Vidalakis, a concierge psychologist and daughter of property developer and philanthropist Nick Vidalakis, began her quest to build her dream home in 2008. Records show she paid around $3.7 million for a 3.7-acre parcel in the wealthy Portola Valley community, a short drive from Stanford and Palo Alto.

Her singular vision for the home was always crystal clear: “I wanted a house that looked like a sculpture that someone just happens to live in, a house that was in itself a piece of art.”

In her pursuit of perfection, she interviewed no fewer than 200 architects over an 18-month period, finally settling on Robert Swatt, of Emeryville-based Swatt/Miers Architects.

According to Vidalakis, he was the only one who “got” her brief. “I told him that I didn’t want it to look like another house, but simply a beautiful object. I wanted it to have ultimate form, but without sacrificing function.”

The project ended up taking close to seven years to complete, resulting in this jaw-dropping, three-level, glass-sided modernist residence with distant views of the Golden Gate Bridge and the San Francisco skyline.

Swatt’s bold design frames one side of the home in an expanse of glass, the opposite side, a dramatic collection of 57 rectangular, mahogany casement windows. Flat roofs top the structure, with a central, poured concrete “spine.”

A private gate off Ash Lane in Portola Valley’s exclusive Westridge community opens to a gravel driveway that climbs up to the home’s bright red doorway.

The vast, open-plan kitchen and dining room, with their 19-foot-high ceilings, look out on the 84-foot, infinity-edged pool and its attention-grabbing, cobalt-blue sunshade. A work of art in itself, it features a single, slender support and circular top.

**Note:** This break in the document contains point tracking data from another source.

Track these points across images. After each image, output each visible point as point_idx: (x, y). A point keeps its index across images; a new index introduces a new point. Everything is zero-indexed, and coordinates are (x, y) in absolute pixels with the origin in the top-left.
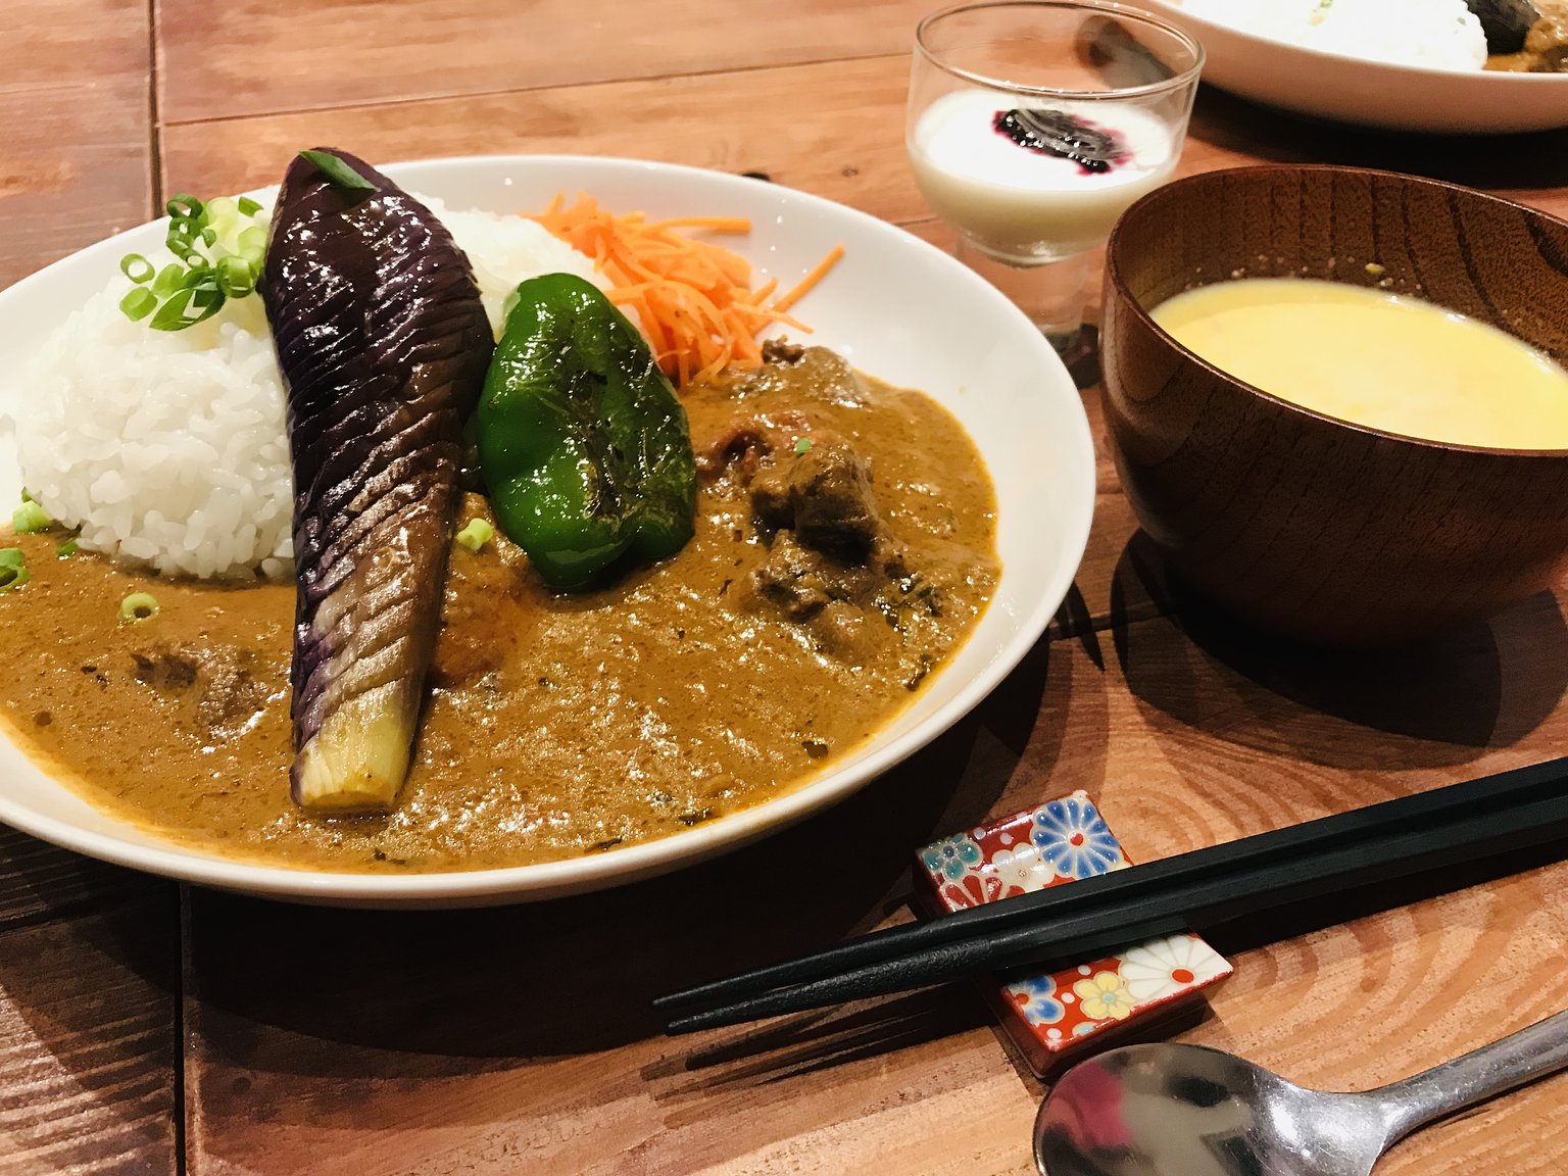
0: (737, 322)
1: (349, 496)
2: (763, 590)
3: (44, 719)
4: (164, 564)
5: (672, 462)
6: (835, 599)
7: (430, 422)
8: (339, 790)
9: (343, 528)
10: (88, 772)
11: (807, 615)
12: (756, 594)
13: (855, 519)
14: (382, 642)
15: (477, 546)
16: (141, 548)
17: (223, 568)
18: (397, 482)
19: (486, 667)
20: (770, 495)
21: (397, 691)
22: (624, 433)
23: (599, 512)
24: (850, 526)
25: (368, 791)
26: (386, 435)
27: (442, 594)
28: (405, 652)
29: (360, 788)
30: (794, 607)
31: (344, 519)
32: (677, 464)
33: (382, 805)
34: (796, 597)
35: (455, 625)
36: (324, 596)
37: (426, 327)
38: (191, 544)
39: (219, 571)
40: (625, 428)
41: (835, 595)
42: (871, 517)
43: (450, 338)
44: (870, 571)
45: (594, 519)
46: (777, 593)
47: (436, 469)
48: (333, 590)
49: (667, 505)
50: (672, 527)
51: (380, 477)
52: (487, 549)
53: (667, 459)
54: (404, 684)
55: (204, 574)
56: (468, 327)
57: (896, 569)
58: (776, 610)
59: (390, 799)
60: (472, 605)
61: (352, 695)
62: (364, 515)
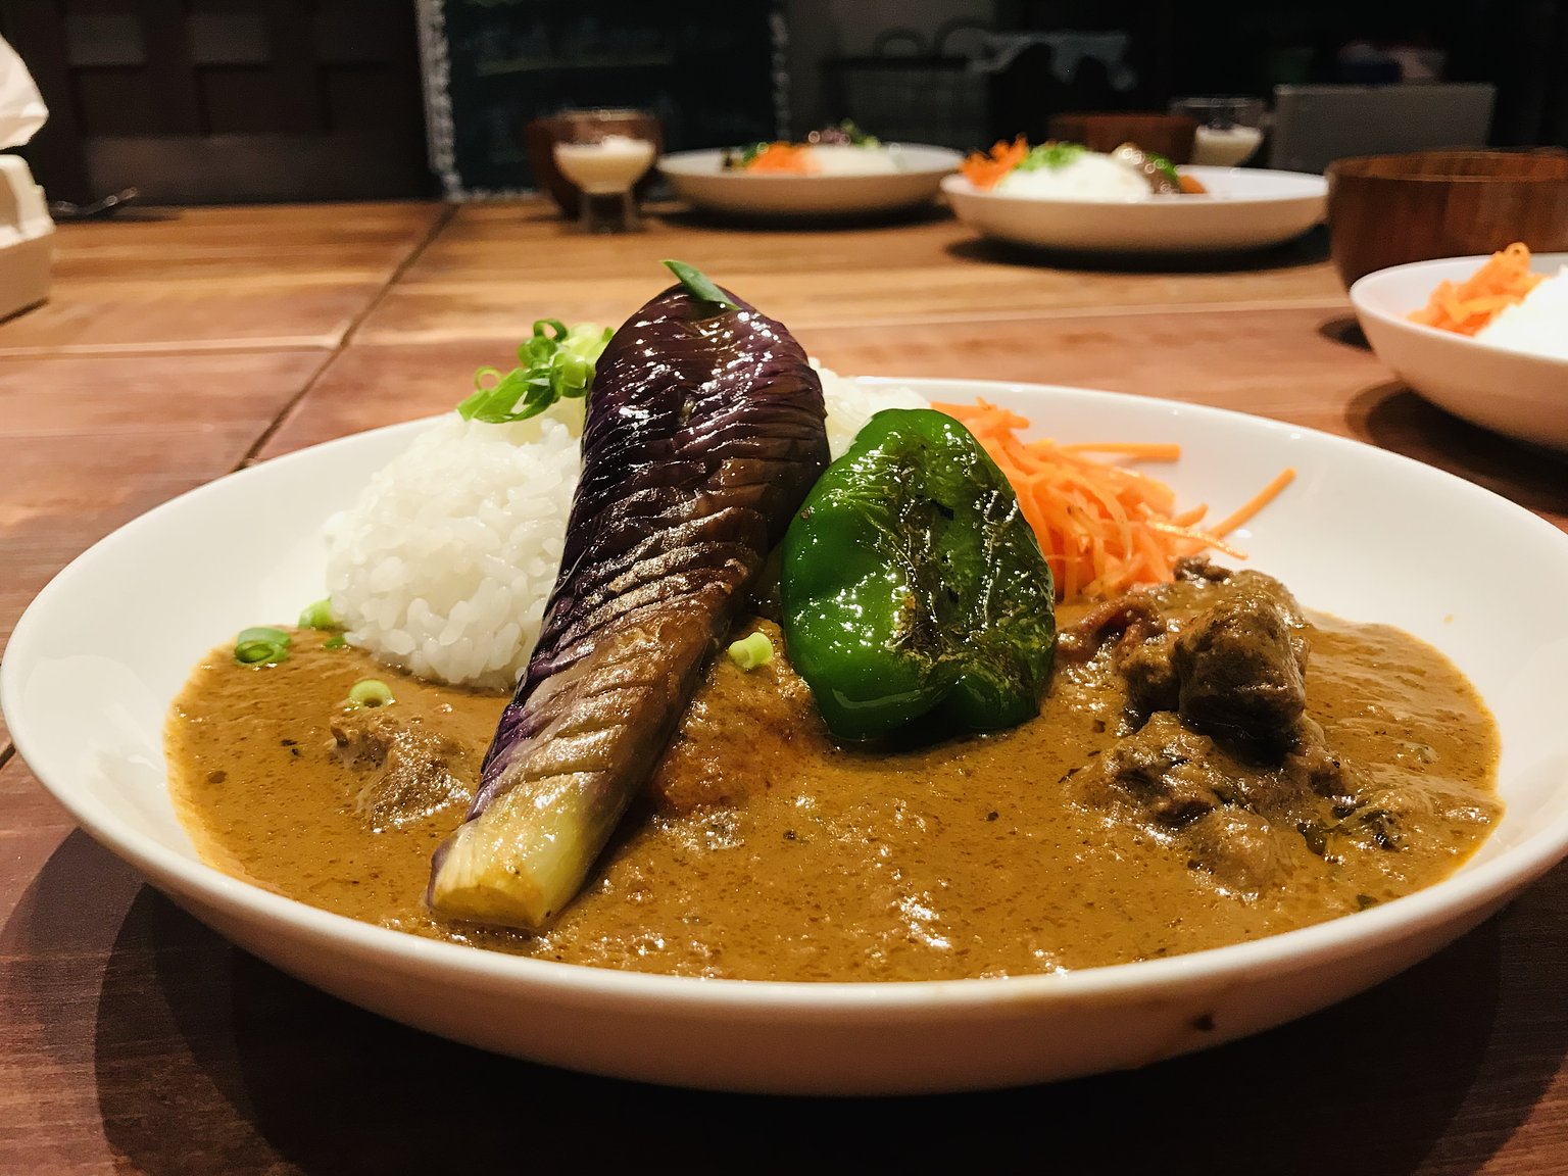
0: (1147, 541)
1: (611, 576)
2: (1120, 777)
3: (218, 778)
4: (417, 664)
5: (1023, 621)
6: (1228, 802)
7: (728, 517)
8: (474, 883)
9: (593, 608)
10: (228, 833)
11: (1179, 816)
12: (1107, 780)
13: (1265, 686)
14: (591, 725)
15: (749, 665)
16: (400, 644)
17: (474, 674)
18: (672, 571)
19: (722, 802)
20: (1148, 666)
21: (589, 786)
22: (965, 576)
23: (908, 644)
24: (1259, 697)
25: (506, 891)
26: (676, 523)
27: (688, 705)
28: (616, 745)
29: (500, 884)
30: (1162, 805)
31: (597, 598)
32: (1030, 626)
33: (527, 921)
34: (1167, 791)
35: (695, 741)
36: (548, 674)
37: (748, 425)
38: (448, 638)
39: (471, 676)
40: (967, 571)
41: (1228, 796)
42: (1292, 690)
43: (777, 442)
44: (1289, 778)
45: (900, 651)
46: (1140, 781)
47: (722, 567)
48: (559, 669)
49: (1005, 667)
50: (1006, 691)
51: (654, 561)
52: (758, 672)
53: (1018, 617)
54: (603, 780)
55: (454, 676)
56: (800, 439)
57: (1327, 782)
58: (1134, 806)
59: (539, 916)
60: (722, 723)
61: (532, 777)
62: (622, 598)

A soaring wooden staircase in California Claro walnut leads up to the second and third floors. The top floor owner’s suite features a custom bed and headboard upholstered in funky-patterned Missoni silk and flanked by a pair of vintage Murano glass chandeliers.

Not too keen on having guests encroaching on her space, Vidalakis added a separate one-bedroom suite and office above the home’s two-car garage. In addition, across the driveway there’s a stand-alone, self-contained two-bedroom guest villa.

“Yes, I’ll be sad to see it go. This is a truly unique home,” says Vidalakis. “To ensure it stays unique, I made my architect promise he’d never, ever replicate it.”

Listed for $33 million, the sale is being handled by broker Michael Dreyfus of Golden Gate Sotheby’s International Realty.